Ook de in opdracht van het ministerie opgestelde rapport De Nieuwe school in 2030 wil komaf maken met jaarklassen en pleit voor verticale leeftijdsgroepen - met leerlingen van verschillende leeftijd samen in 1 groep.
Niettegenstaande de vele kritiek op het jaarklassensysteem, heeft dit systeem de voorbije eeuw die kritiek-orkaan met succes doorstaan. 20 jaar geleden wilden ook de Vlaamse beleidsmakers en het vernieuwingsestablishment komaf maken met het jaarklassenprincipe. In de wet op het basisonderwijs van 1997 werd dit principe dan ook geschrapt. We voorspelden in Onderwijskrant en elders dat die schrapping geenszins zou leiden tot een afschaffing in de praktijk. Het jaarklassenprincipe wordt nog iets meer toegepast. Zelfs de Freinetscholen, die destijds in navolging van Freinet het werken met jaarklassen principieel bestreden, passen dit principe nu meer en meer toe. We merken dus dat de koepel de wellicht belangrijkste hervorming ooit het invoeren van de mogelijkheid (ook financieel) om te werken met jaarklassen en het ermee verbonden invoeren van leerplannen, in vraag stelt en dit tegen de visie en wil in van bijna 100% van de praktijkmensen. In deel 3 en 4 vatten we de argumenten pro jaarklas samen, maar eerst bekijken we in deel 2 de recente aanval op het jaarklassenprincipe.

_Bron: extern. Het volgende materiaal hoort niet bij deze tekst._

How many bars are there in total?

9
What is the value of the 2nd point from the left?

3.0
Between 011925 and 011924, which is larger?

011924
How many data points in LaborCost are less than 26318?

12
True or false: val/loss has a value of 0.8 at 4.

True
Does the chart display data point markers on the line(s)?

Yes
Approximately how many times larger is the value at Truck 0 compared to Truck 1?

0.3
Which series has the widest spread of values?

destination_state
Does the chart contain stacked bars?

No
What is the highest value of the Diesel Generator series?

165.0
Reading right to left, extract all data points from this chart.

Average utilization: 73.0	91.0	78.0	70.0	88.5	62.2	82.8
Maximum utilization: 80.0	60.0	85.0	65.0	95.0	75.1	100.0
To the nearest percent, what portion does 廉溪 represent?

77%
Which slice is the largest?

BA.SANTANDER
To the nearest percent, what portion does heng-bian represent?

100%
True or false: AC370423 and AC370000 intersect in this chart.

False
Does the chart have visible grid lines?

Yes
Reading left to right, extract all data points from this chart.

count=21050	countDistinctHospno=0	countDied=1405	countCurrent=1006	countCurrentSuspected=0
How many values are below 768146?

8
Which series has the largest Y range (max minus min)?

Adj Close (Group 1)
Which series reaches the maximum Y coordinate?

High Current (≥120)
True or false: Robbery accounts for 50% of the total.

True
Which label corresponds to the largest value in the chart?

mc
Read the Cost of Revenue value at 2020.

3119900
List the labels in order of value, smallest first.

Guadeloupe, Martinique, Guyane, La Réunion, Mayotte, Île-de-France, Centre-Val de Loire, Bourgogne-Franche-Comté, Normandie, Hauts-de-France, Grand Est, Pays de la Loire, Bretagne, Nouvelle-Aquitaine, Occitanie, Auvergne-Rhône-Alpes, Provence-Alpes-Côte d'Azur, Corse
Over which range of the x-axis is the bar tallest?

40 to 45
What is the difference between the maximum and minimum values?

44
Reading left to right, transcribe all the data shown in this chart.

Deel 2: Onderwijskoepel stelt jaarklassenprincipe in vraag
In een bijdrage in school+visie (april-mei 2016) van de katholieke onderwijskoepel stellen psychologe Ria De Sadeleer (directeur Dienst Curriculum en vorming) e.a. dat het jaarklasprincipe in strijd is met met de nieuwe richting die de katholieke koepel uitwil met het nieuw leerplanconcept Zin in leren. Zij stellen: Zin in leren! gaat uit van een ontwikkelingsgerichte benadering van leren. Dat houdt in dat we ( wie?) zo nauw mogelijk willen aansluiten bij de individuele ontwikkelingsbehoeften van elke leerling ... De verwachting van het jaarklassenprincipe dat kinderen op dezelfde leeftijd en in dezelfde tijdspanne dezelfde leerstof verwerven , toont de enge visie op onderwijs en doet onrecht aan de verschillen tussen de leerlingen.... En dan volgen een aantal voorstellen om het jaarklassenprincipe te doorbreken: heterogene leergroepen, graadklassen, niveaugroepen ... Zo lezen we o.a.: Onderzoek (welk?) wijst uit dat, wat leerprestaties betreft, gradklassen niet meer of minder effectief zijn. Voor het welbevinden van leerlingen zijn graadklassen beter. We lezen ook dat men vanuit het leerstofjaarklassenssyteem jammer genoeg geneigd is te werken vanuit vakdiscipines.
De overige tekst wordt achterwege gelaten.